Unless the game servers are also decentralized, I’m not seeing why the developers can’t do this with NFTs. If they give consumers an easy way to check if the token is still viable in-game, particularly one that integrates directly within any of the marketplaces developers use to sell items, it wouldn’t make other players hesitant to purchase items from these storefronts.

Typically, a player is forced to agree with an end-user license agreement (EULA) prior to playing a game. If that EULA bans activities like cheating, then there’s not much legal recourse for recovering banned items. And if you want to get really paranoid, the burden of proof for cheating almost always favors the developers. If they mistakenly flag you for cheating, no one is going to believe you when you say otherwise. And unless the items are very valuable it won’t be worth it to take them to court to try to reverse the ban.

Besides cheating, there is also the scenario of bad behavior on the part of a deed holder. Behavior issues are something traditional developers struggle with, and they own the games, the servers, the in-game property. Most developers have very stringent codes of conduct placed within the end-user license agreements that give them a great deal of leeway in banning problem players.
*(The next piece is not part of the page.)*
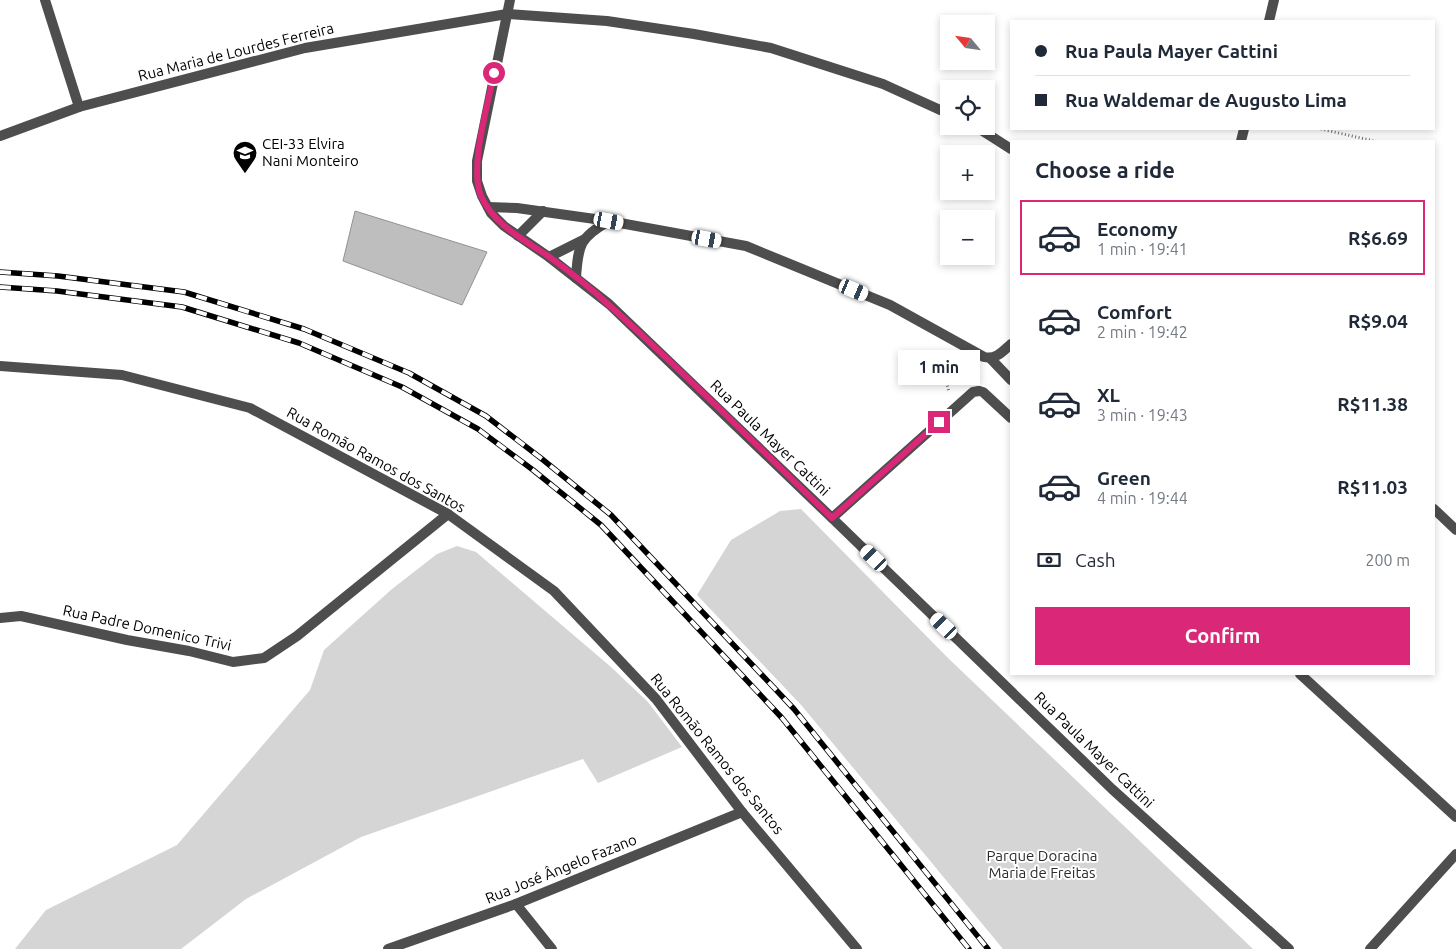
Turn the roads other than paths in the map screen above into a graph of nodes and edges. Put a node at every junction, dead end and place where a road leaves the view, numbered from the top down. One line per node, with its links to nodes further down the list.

Hypothetically, if the owner of one of the Mirandus citadels or towns jumps onto a soapbox in the middle of his town square and starts frothing at the mouth with racism, misogyny, etc, how should the developers handle this? They could ban the player, but he would still own that property.

Since the NFTs are representations of properties it could be argued that the developer is no more responsible for what is said there than what is said in someone’s house. In the United States, the vitriolic speech might be protected under the first amendment. But would a European regulator feel the same way? There are some interesting cross-jurisdictional legal issues here. If you ban the player, who administrates the property? How does the player collect rents? How much of a guarantee is a tokenized property deed if it can be taken away when someone is inconvenient? Do property rights extend to digital land?

It’s clear that the deed’s NFT immutability can remain simply because of the strength of the blockchain. If a game developer starts yanking property deeds (by banning players and minting a new deed that the servers will recognize) from inconvenient players, it will make the rest of the property holders very nervous. But when a developer is staring down the barrel of a regulator’s gun, I’m not sure that they’ll be willing to go to jail, or worse, to maintain their ideals.

The advantages that NFTs offer most gaming models would be that they can be traded and sold anywhere, and they can be programmed to give the developers a cut of any future sale, which can offer some significant incentives to implement such a system. In terms of player property rights, while they are an improvement, they are not a silver bullet. And the more complex a game becomes, the more difficult it is to offer a guarantee about a player’s right to ownership within a digital world.